[Saved entries]
☆ ☆ ☆ ☆ ☆

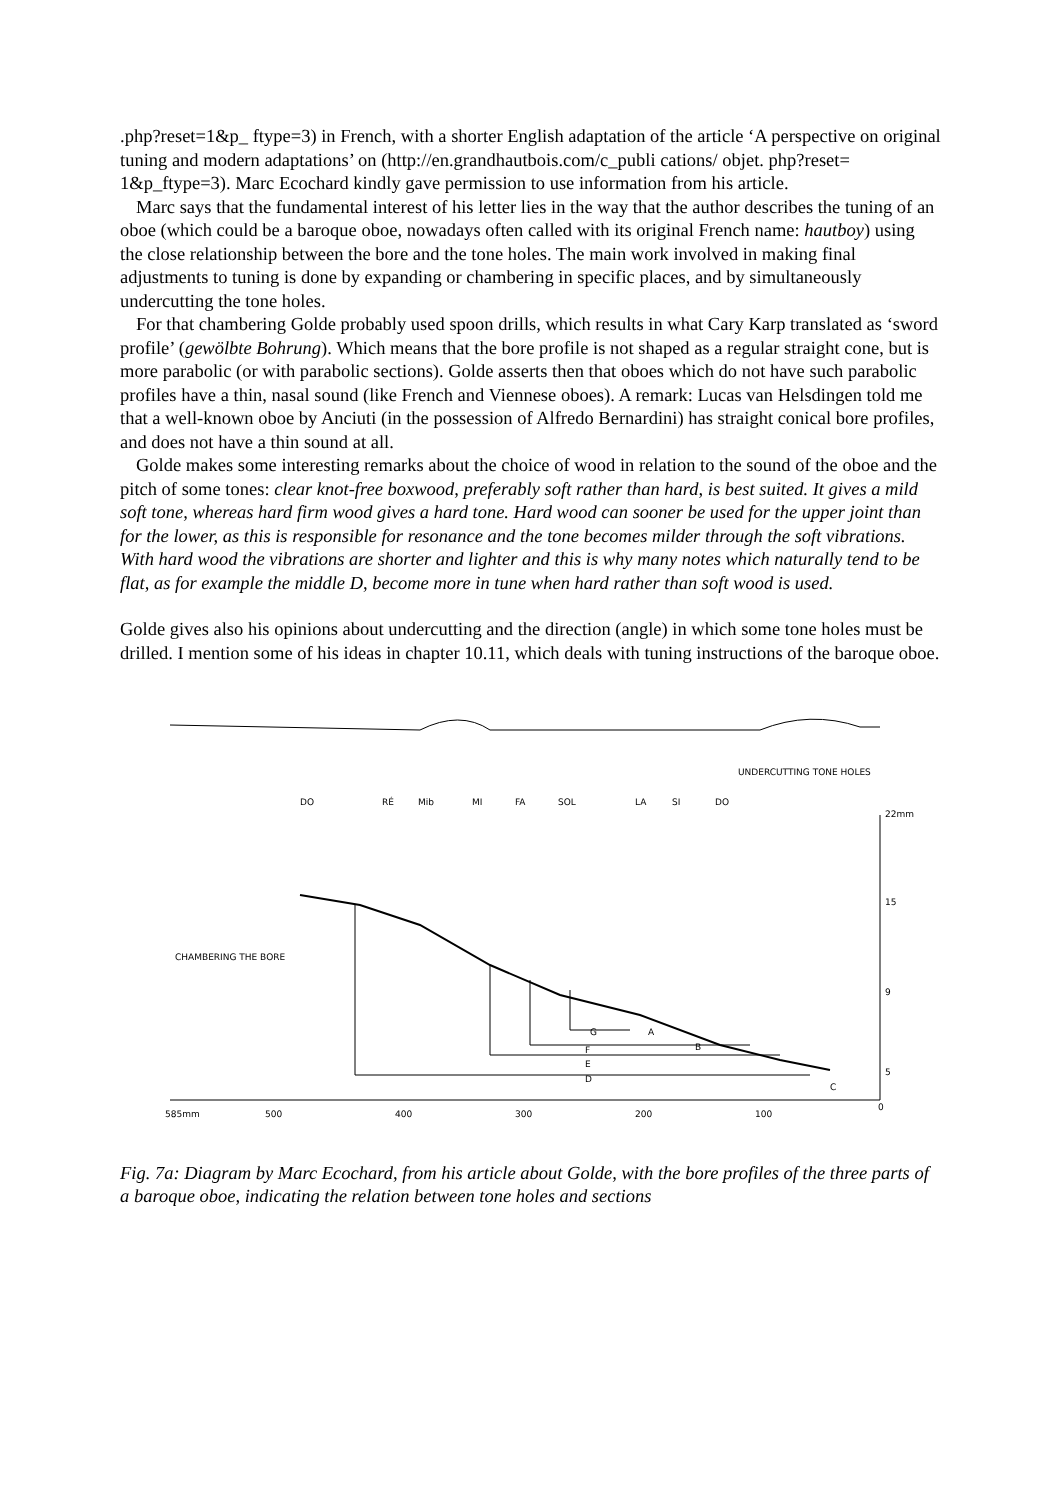.php?reset=1&p_ ftype=3) in French, with a shorter English adaptation of the article ‘A perspective on original tuning and modern adaptations’ on (http://en.grandhautbois.com/c_publi cations/ objet. php?reset= 1&p_ftype=3). Marc Ecochard kindly gave permission to use information from his article.
Marc says that the fundamental interest of his letter lies in the way that the author describes the tuning of an oboe (which could be a baroque oboe, nowadays often called with its original French name: hautboy) using the close relationship between the bore and the tone holes. The main work involved in making final adjustments to tuning is done by expanding or chambering in specific places, and by simultaneously undercutting the tone holes.
For that chambering Golde probably used spoon drills, which results in what Cary Karp translated as ‘sword profile’ (gewölbte Bohrung). Which means that the bore profile is not shaped as a regular straight cone, but is more parabolic (or with parabolic sections). Golde asserts then that oboes which do not have such parabolic profiles have a thin, nasal sound (like French and Viennese oboes). A remark: Lucas van Helsdingen told me that a well-known oboe by Anciuti (in the possession of Alfredo Bernardini) has straight conical bore profiles, and does not have a thin sound at all.
Golde makes some interesting remarks about the choice of wood in relation to the sound of the oboe and the pitch of some tones: clear knot-free boxwood, preferably soft rather than hard, is best suited. It gives a mild soft tone, whereas hard firm wood gives a hard tone. Hard wood can sooner be used for the upper joint than for the lower, as this is responsible for resonance and the tone becomes milder through the soft vibrations. With hard wood the vibrations are shorter and lighter and this is why many notes which naturally tend to be flat, as for example the middle D, become more in tune when hard rather than soft wood is used.
Golde gives also his opinions about undercutting and the direction (angle) in which some tone holes must be drilled. I mention some of his ideas in chapter 10.11, which deals with tuning instructions of the baroque oboe.
UNDERCUTTING TONE HOLES
DO
RÉ
Mib
MI
FA
SOL
LA
SI
DO
CHAMBERING THE BORE
G
A
B
F
E
D
C
22mm
15
9
5
585mm
500
400
300
200
100
0
Fig. 7a: Diagram by Marc Ecochard, from his article about Golde, with the bore profiles of the three parts of a baroque oboe, indicating the relation between tone holes and sections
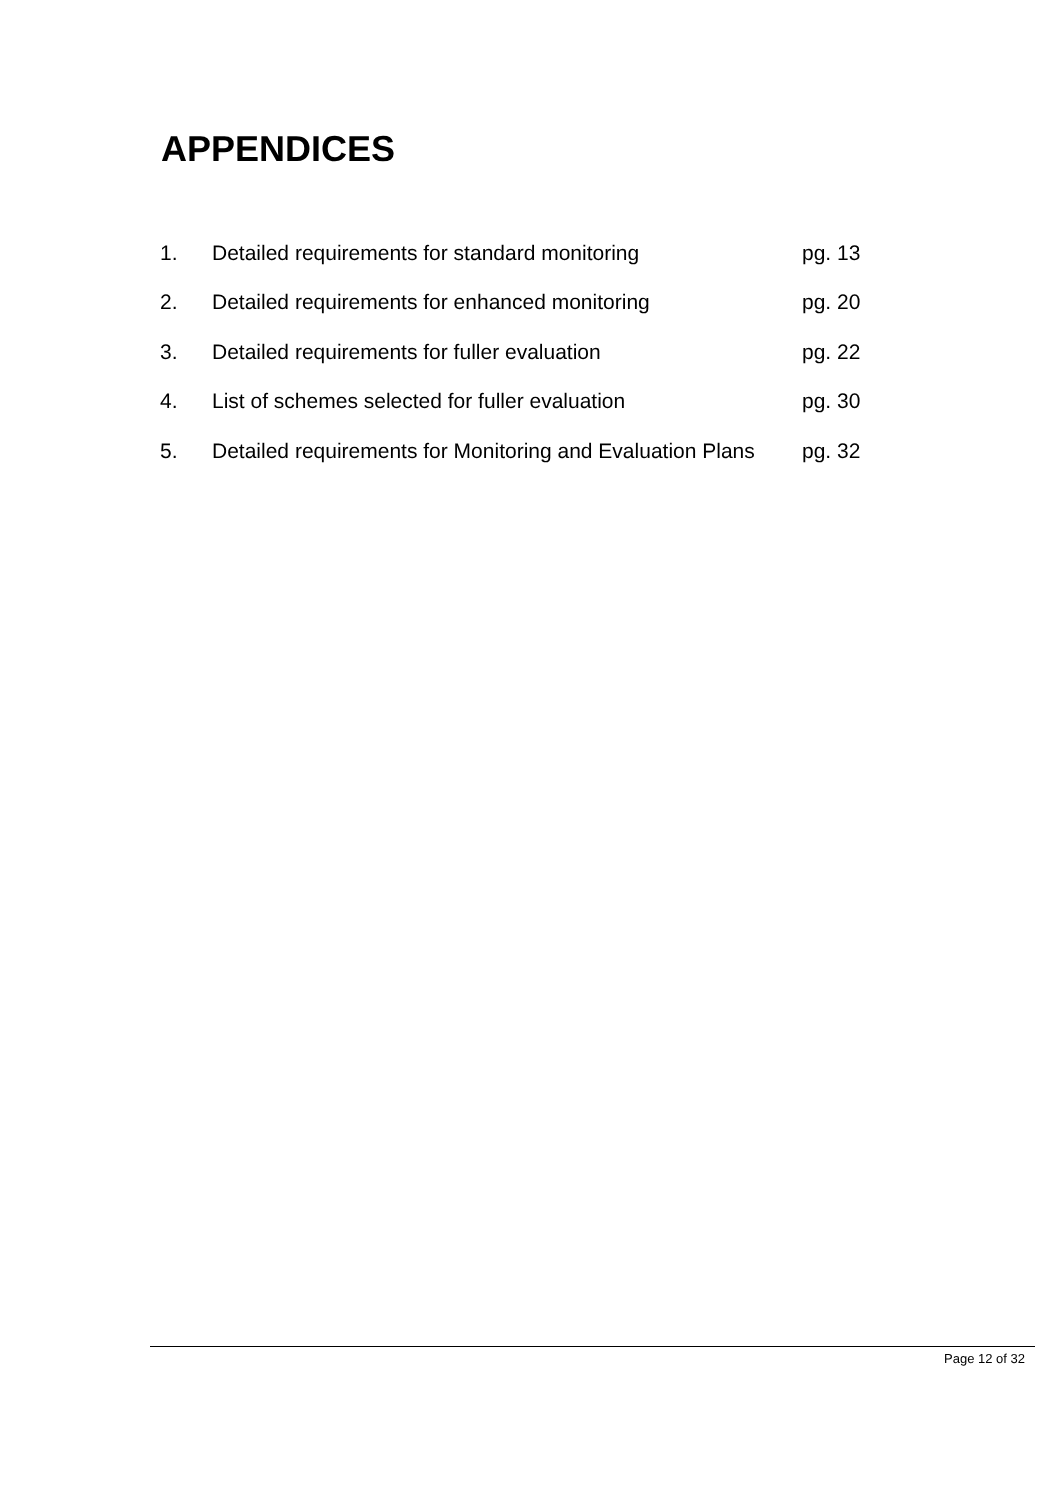APPENDICES
| 1. | Detailed requirements for standard monitoring | pg. 13 |
| 2. | Detailed requirements for enhanced monitoring | pg. 20 |
| 3. | Detailed requirements for fuller evaluation | pg. 22 |
| 4. | List of schemes selected for fuller evaluation | pg. 30 |
| 5. | Detailed requirements for Monitoring and Evaluation Plans | pg. 32 |
Page 12 of 32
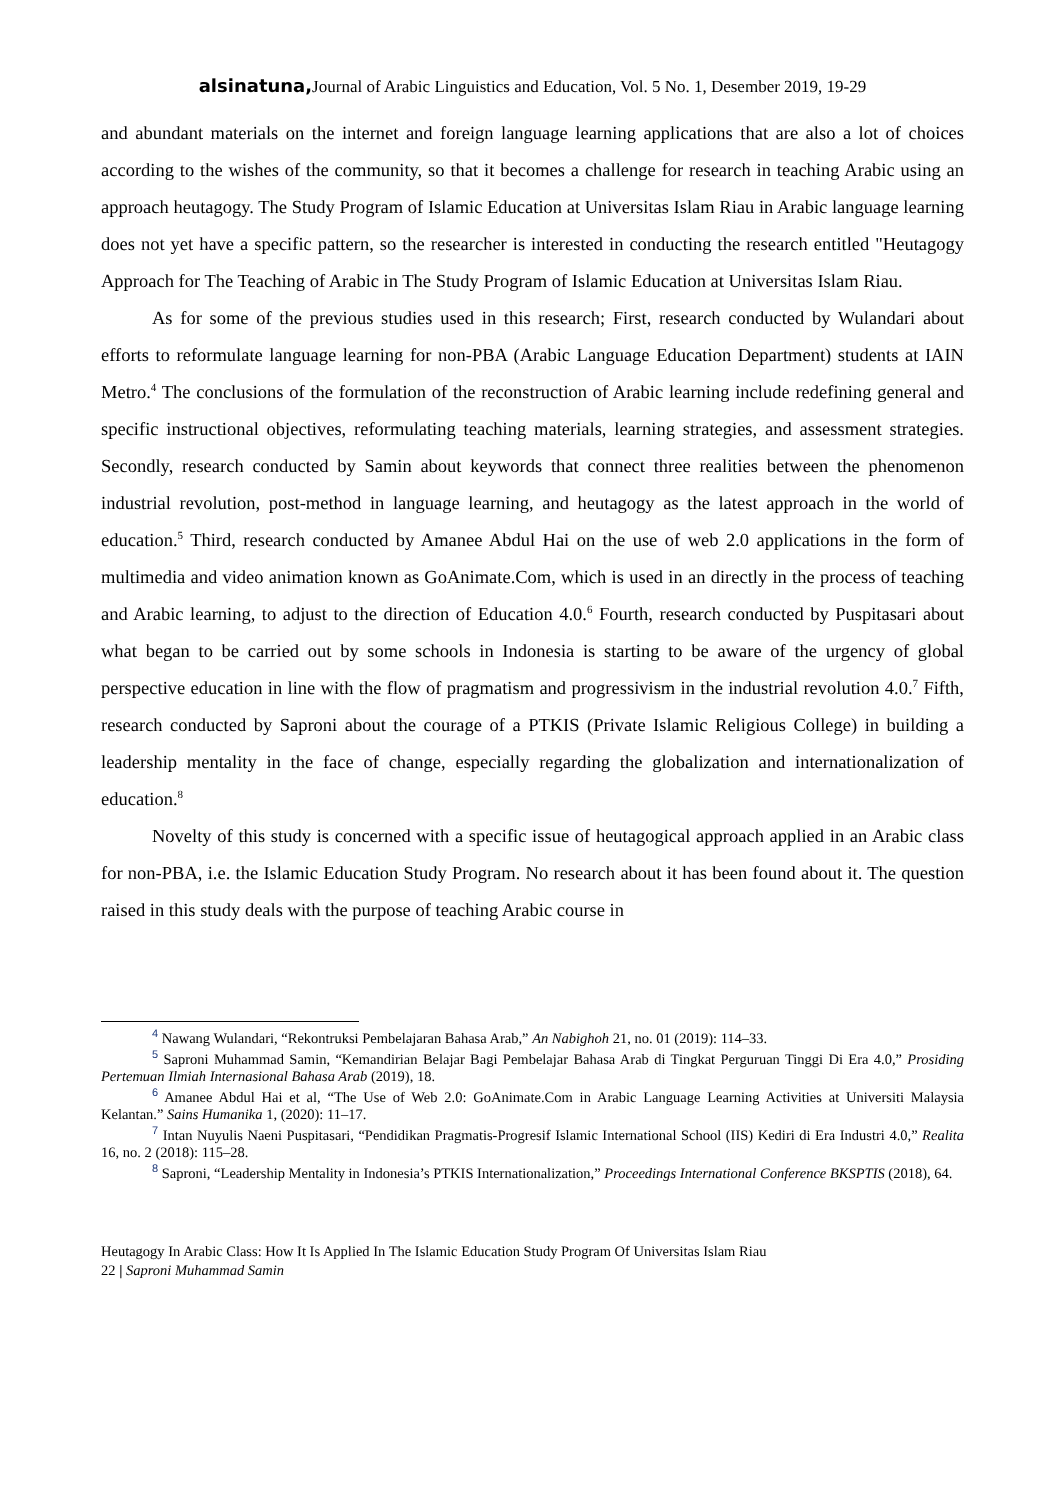alsinatuna, Journal of Arabic Linguistics and Education, Vol. 5 No. 1, Desember 2019, 19-29
and abundant materials on the internet and foreign language learning applications that are also a lot of choices according to the wishes of the community, so that it becomes a challenge for research in teaching Arabic using an approach heutagogy. The Study Program of Islamic Education at Universitas Islam Riau in Arabic language learning does not yet have a specific pattern, so the researcher is interested in conducting the research entitled "Heutagogy Approach for The Teaching of Arabic in The Study Program of Islamic Education at Universitas Islam Riau.
As for some of the previous studies used in this research; First, research conducted by Wulandari about efforts to reformulate language learning for non-PBA (Arabic Language Education Department) students at IAIN Metro.<sup>4</sup> The conclusions of the formulation of the reconstruction of Arabic learning include redefining general and specific instructional objectives, reformulating teaching materials, learning strategies, and assessment strategies. Secondly, research conducted by Samin about keywords that connect three realities between the phenomenon industrial revolution, post-method in language learning, and heutagogy as the latest approach in the world of education.<sup>5</sup> Third, research conducted by Amanee Abdul Hai on the use of web 2.0 applications in the form of multimedia and video animation known as GoAnimate.Com, which is used in an directly in the process of teaching and Arabic learning, to adjust to the direction of Education 4.0.<sup>6</sup> Fourth, research conducted by Puspitasari about what began to be carried out by some schools in Indonesia is starting to be aware of the urgency of global perspective education in line with the flow of pragmatism and progressivism in the industrial revolution 4.0.<sup>7</sup> Fifth, research conducted by Saproni about the courage of a PTKIS (Private Islamic Religious College) in building a leadership mentality in the face of change, especially regarding the globalization and internationalization of education.<sup>8</sup>
Novelty of this study is concerned with a specific issue of heutagogical approach applied in an Arabic class for non-PBA, i.e. the Islamic Education Study Program. No research about it has been found about it. The question raised in this study deals with the purpose of teaching Arabic course in
<sup>4</sup> Nawang Wulandari, “Rekontruksi Pembelajaran Bahasa Arab,” An Nabighoh 21, no. 01 (2019): 114–33.
<sup>5</sup> Saproni Muhammad Samin, “Kemandirian Belajar Bagi Pembelajar Bahasa Arab di Tingkat Perguruan Tinggi Di Era 4.0,” Prosiding Pertemuan Ilmiah Internasional Bahasa Arab (2019), 18.
<sup>6</sup> Amanee Abdul Hai et al, “The Use of Web 2.0: GoAnimate.Com in Arabic Language Learning Activities at Universiti Malaysia Kelantan.” Sains Humanika 1, (2020): 11–17.
<sup>7</sup> Intan Nuyulis Naeni Puspitasari, “Pendidikan Pragmatis-Progresif Islamic International School (IIS) Kediri di Era Industri 4.0,” Realita 16, no. 2 (2018): 115–28.
<sup>8</sup> Saproni, “Leadership Mentality in Indonesia’s PTKIS Internationalization,” Proceedings International Conference BKSPTIS (2018), 64.
Heutagogy In Arabic Class: How It Is Applied In The Islamic Education Study Program Of Universitas Islam Riau
22 | Saproni Muhammad Samin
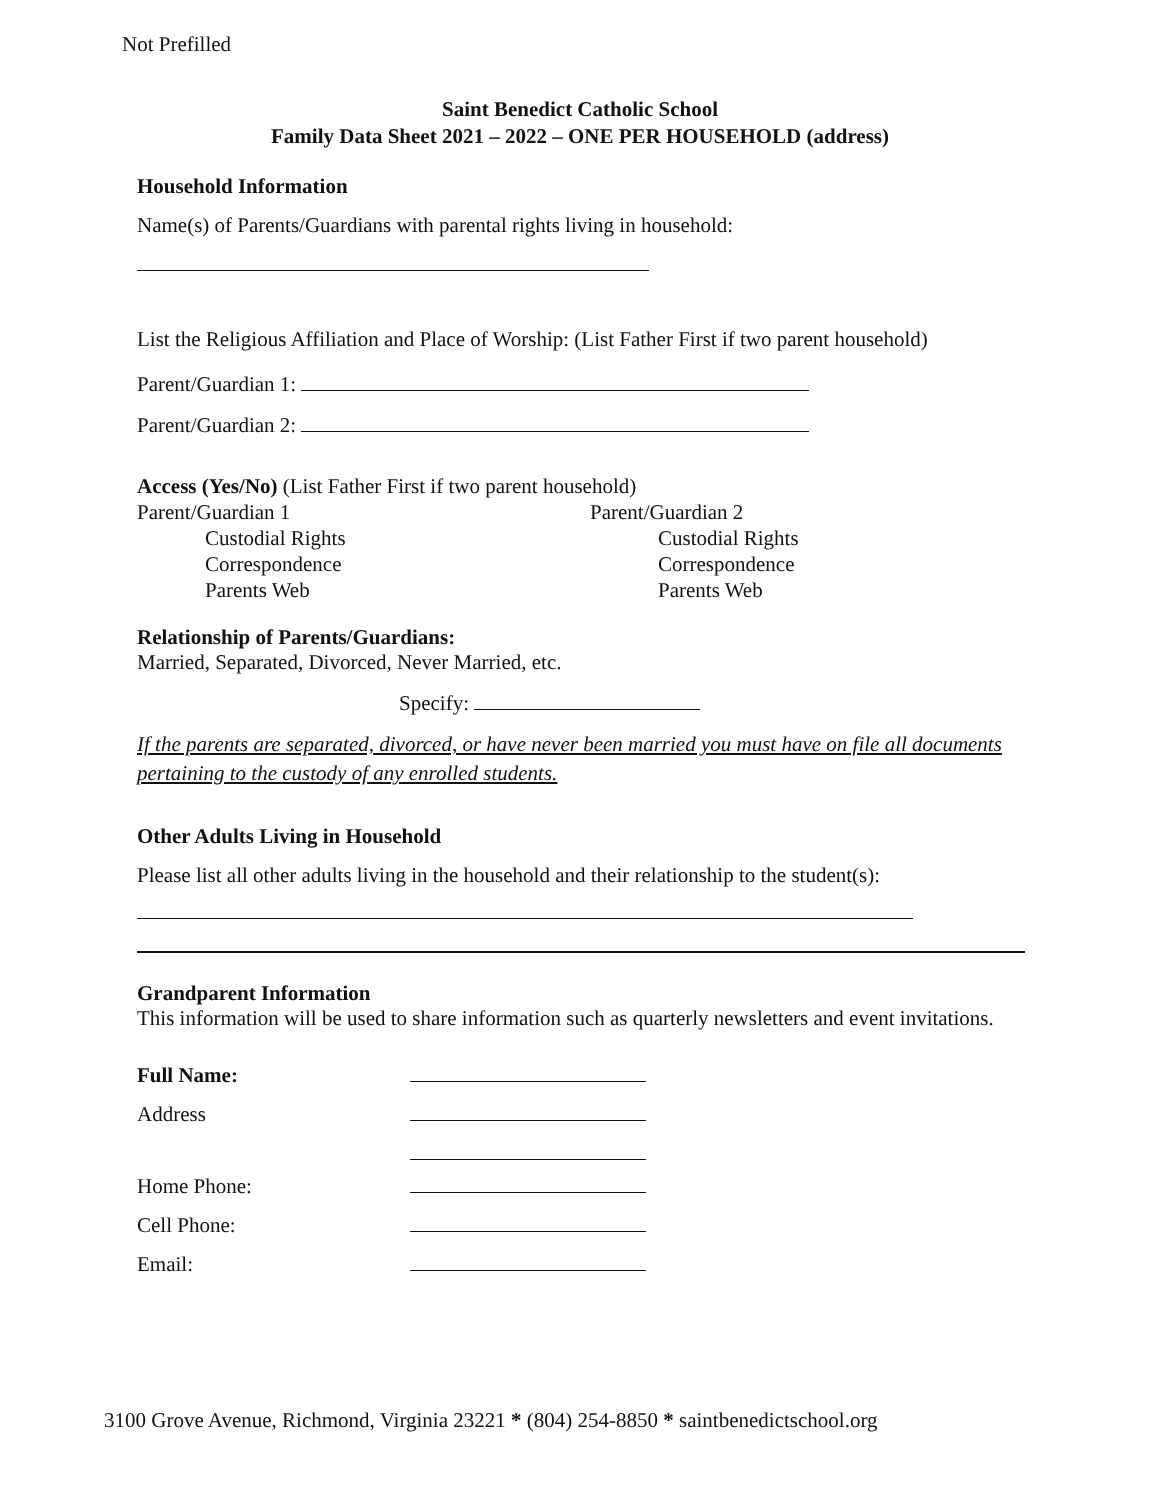Not Prefilled
Saint Benedict Catholic School
Family Data Sheet 2021 – 2022 – ONE PER HOUSEHOLD (address)
Household Information
Name(s) of Parents/Guardians with parental rights living in household:
List the Religious Affiliation and Place of Worship: (List Father First if two parent household)
Parent/Guardian 1:
Parent/Guardian 2:
Access (Yes/No) (List Father First if two parent household)
Parent/Guardian 1
Custodial Rights
Correspondence
Parents Web
Parent/Guardian 2
Custodial Rights
Correspondence
Parents Web
Relationship of Parents/Guardians:
Married, Separated, Divorced, Never Married, etc.
Specify:
If the parents are separated, divorced, or have never been married you must have on file all documents pertaining to the custody of any enrolled students.
Other Adults Living in Household
Please list all other adults living in the household and their relationship to the student(s):
Grandparent Information
This information will be used to share information such as quarterly newsletters and event invitations.
Full Name:
Address
Home Phone:
Cell Phone:
Email:
3100 Grove Avenue, Richmond, Virginia 23221 * (804) 254-8850 * saintbenedictschool.org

☆ ☆ ☆ ☆ ☆

Exercise aim: Please write out, exactly as they appear above, only the lines in the stretch from the line with "Married, Separated, Divorced, Never" through the line with "Please list all".

Solution for this task:
Married, Separated, Divorced, Never Married, etc.
Specify:
If the parents are separated, divorced, or have never been married you must have on file all documents pertaining to the custody of any enrolled students.
Other Adults Living in Household
Please list all other adults living in the household and their relationship to the student(s):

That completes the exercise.